Amondarain é um verdadeiro trotamundos. Aos 33 anos, defendeu as cores de 14 equipes diferentes entre Uruguai, País de Gales e Espanha antes de chegar ao futebol peruano, liga na qual se firmou e evoluiu até chegar ao Cienciano, equipe em que hoje é uma peça indispensável do elenco que sonha — novamente — em conquistar a CONMEBOL Sudamericana.

A Copa do Mundo que lhe abriu as portas do futebol europeu

Nascido em Montevidéu, o zagueiro foi formado nas categorias de base do Nacional, do Uruguai. Seu bom desempenho o levou à seleção de base e fez com que fosse considerado pelo treinador Juan Verzeri durante boa parte de seu processo, mas seu nome não apareceu na lista de convocados para a Copa do Mundo Sub-20 da Turquia, em 2013. A infeliz lesão de Fabricio Formiliano, já em território turco, fez com que Amondarain fosse convocado às pressas.

Ele ganhou minutos e dividiu o elenco com nomes de destaque como José María Giménez e Giorgian De Arrascaeta em uma campanha inesquecível que os levou até a final, quando foram derrotados pela seleção francesa, que tinha um Paul Pogba em grande fase.

A Copa do Mundo abriu as portas do Velho Continente para Amondarain, que chegou ao Cardiff City, então participante da Premier League. O jovem defensor não chegou a disputar partidas com a camisa do clube galês e, a partir daí, iniciou sua trajetória pela segunda divisão espanhola, alternada com retornos ao Uruguai, que se estendeu por sete anos: Elche Ilicitano, Barakaldo e Orihuela Conquense, na Espanha; e Racing Club, Progreso, Rentistas e Cerrito, em seu Uruguai natal.

Peru, o renascimento futebolístico

No início de 2022, Amondarain chegou ao Alianza Atlético Sullana, onde disputou 27 partidas e despertou o interesse de outros clubes peruanos. Passou pelo Manucci e, posteriormente, pelo Sport Boys antes de se transferir para o Cienciano.

Com a camisa da equipe peruana, soma mais de 60 aparições, com dois gols e duas assistências. Sua solidez e segurança rapidamente fizeram dele um dos pilares do esquema de Horacio Melgarejo.

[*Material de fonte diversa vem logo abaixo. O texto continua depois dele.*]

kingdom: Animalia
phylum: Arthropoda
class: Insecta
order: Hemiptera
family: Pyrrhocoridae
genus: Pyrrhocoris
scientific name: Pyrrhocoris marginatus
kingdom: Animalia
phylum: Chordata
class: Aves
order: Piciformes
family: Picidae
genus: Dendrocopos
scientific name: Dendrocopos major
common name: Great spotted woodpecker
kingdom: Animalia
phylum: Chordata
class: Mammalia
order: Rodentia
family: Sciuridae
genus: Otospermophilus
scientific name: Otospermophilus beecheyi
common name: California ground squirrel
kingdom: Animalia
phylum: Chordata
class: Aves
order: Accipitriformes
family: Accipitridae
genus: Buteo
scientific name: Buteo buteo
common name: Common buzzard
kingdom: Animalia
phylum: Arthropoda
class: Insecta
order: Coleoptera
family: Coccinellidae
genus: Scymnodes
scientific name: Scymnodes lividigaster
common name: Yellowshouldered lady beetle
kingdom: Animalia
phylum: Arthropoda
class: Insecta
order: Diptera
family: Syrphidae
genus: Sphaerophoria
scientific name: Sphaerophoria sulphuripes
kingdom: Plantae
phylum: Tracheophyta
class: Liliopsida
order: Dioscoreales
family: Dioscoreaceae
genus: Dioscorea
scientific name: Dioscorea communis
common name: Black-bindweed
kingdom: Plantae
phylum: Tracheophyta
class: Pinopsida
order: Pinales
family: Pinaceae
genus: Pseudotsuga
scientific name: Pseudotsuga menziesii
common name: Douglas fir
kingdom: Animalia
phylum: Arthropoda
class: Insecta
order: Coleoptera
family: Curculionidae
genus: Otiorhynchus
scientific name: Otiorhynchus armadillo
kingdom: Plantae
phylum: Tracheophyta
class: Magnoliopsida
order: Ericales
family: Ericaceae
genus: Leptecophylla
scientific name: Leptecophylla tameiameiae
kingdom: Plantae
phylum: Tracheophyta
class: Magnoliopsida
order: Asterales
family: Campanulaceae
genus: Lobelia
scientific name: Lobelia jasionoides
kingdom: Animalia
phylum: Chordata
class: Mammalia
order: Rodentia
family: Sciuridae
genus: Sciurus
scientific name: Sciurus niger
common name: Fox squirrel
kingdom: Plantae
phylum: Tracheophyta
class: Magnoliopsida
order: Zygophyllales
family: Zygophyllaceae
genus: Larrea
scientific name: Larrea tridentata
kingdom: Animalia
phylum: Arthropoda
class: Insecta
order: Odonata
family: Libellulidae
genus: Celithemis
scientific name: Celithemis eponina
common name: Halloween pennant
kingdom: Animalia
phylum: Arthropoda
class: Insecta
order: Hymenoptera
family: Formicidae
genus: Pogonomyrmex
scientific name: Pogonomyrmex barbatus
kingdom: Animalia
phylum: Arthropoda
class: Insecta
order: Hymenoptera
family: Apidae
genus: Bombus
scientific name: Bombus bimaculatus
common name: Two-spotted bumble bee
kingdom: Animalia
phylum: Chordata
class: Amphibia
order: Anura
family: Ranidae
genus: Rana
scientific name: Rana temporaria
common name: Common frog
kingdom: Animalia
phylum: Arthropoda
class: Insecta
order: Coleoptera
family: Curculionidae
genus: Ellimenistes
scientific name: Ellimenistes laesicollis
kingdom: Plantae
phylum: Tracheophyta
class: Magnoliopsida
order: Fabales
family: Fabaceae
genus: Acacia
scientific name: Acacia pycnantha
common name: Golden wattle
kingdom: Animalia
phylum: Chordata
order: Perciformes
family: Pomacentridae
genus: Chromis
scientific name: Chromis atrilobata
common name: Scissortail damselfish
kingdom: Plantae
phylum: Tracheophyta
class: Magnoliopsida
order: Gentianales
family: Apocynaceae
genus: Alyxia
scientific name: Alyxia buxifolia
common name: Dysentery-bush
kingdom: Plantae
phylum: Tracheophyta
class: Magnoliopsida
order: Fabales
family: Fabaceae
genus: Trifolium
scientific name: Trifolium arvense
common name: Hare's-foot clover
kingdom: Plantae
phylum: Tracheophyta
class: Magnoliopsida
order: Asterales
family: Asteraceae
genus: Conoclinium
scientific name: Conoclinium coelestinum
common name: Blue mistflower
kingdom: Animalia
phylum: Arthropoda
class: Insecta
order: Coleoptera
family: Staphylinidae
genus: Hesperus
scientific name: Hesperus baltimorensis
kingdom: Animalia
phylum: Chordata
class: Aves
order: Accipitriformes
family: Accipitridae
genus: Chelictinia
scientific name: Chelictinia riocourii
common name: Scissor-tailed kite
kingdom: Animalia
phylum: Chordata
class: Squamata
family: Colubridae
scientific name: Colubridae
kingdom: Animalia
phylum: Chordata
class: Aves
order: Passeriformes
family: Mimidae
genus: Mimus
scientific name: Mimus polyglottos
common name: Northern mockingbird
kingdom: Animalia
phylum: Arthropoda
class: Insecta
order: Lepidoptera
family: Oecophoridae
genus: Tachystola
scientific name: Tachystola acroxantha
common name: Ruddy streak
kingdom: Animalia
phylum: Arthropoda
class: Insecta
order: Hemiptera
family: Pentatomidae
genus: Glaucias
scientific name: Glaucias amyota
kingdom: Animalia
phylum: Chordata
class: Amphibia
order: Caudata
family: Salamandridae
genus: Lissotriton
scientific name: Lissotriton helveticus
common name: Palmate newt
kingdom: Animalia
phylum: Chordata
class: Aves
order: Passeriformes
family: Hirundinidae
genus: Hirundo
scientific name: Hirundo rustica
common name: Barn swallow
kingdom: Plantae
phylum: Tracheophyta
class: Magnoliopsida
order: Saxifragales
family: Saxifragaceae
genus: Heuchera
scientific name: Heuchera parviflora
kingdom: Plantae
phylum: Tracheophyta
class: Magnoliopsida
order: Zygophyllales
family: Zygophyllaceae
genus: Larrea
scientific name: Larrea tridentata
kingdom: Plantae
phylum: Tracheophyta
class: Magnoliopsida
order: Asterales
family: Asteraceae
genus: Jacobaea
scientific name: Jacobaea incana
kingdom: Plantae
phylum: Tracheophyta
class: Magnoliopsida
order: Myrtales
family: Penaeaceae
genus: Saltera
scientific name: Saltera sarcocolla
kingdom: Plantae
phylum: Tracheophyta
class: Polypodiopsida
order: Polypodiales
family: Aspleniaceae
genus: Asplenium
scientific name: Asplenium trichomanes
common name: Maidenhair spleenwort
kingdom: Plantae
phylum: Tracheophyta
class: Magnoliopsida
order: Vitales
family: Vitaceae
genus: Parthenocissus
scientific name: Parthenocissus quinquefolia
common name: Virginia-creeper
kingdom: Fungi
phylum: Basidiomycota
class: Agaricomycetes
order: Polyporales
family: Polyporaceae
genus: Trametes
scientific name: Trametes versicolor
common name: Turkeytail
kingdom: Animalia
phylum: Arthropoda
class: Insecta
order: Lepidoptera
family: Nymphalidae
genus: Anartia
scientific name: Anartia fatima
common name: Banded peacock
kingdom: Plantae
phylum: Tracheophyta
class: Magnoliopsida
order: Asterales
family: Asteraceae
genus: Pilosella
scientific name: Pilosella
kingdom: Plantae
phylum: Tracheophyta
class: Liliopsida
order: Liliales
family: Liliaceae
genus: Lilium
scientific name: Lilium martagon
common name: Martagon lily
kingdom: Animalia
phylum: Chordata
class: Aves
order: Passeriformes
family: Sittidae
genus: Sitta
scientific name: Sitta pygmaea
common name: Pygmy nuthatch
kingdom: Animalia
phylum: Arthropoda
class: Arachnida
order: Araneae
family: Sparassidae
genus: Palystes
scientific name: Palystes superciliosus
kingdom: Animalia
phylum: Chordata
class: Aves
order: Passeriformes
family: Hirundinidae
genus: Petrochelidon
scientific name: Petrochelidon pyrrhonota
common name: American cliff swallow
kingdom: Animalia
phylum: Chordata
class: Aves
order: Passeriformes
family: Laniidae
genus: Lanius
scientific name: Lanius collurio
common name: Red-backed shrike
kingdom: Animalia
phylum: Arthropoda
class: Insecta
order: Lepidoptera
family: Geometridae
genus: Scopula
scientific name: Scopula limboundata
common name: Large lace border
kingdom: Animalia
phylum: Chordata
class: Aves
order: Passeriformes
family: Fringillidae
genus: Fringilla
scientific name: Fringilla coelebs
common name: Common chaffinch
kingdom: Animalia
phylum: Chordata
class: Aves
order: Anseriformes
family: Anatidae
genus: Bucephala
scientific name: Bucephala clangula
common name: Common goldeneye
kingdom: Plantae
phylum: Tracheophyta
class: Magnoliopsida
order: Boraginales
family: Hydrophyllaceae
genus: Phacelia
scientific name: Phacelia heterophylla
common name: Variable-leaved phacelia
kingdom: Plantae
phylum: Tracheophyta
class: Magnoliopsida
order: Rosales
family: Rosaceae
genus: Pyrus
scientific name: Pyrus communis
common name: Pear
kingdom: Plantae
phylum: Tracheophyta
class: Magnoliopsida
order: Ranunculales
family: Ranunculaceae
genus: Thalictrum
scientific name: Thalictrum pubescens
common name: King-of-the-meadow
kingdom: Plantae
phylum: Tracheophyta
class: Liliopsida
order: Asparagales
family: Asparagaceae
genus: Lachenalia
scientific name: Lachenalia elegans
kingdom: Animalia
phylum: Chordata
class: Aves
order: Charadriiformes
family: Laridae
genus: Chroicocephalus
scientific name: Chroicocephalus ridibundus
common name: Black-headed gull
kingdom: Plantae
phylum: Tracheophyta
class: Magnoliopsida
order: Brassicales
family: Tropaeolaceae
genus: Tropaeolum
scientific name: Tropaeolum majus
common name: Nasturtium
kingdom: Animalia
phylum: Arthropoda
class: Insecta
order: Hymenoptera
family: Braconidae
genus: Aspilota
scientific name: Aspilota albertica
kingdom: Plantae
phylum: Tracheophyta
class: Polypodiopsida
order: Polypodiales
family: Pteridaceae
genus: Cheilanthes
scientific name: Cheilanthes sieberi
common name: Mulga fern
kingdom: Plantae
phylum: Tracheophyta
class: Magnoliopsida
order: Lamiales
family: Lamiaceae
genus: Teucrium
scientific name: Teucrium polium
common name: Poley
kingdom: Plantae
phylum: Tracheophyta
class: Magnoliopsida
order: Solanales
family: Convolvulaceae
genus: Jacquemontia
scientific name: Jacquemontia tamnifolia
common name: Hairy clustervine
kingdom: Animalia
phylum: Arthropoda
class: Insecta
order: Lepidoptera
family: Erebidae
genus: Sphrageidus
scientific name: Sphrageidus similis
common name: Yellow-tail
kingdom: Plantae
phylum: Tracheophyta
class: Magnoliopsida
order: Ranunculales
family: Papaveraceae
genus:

Em sua segunda participação com o 'Papá' na CONMEBOL Sudamericana, Amondarain tornou-se peça fundamental: marcou o pênalti decisivo que garantiu a vitória do Cienciano sobre o Melgar na Fase Preliminar e voltou a balançar as redes nas Quartas de Final, diante do Montevideo City Torque.

O Estádio Inca Garcilaso de la Vega se transformou em sua segunda casa. Um palco que já testemunhou campanhas continentais memoráveis e inesquecíveis — como o título conquistado em 2003 — e que agora quer voltar a sonhar com grandes conquistas.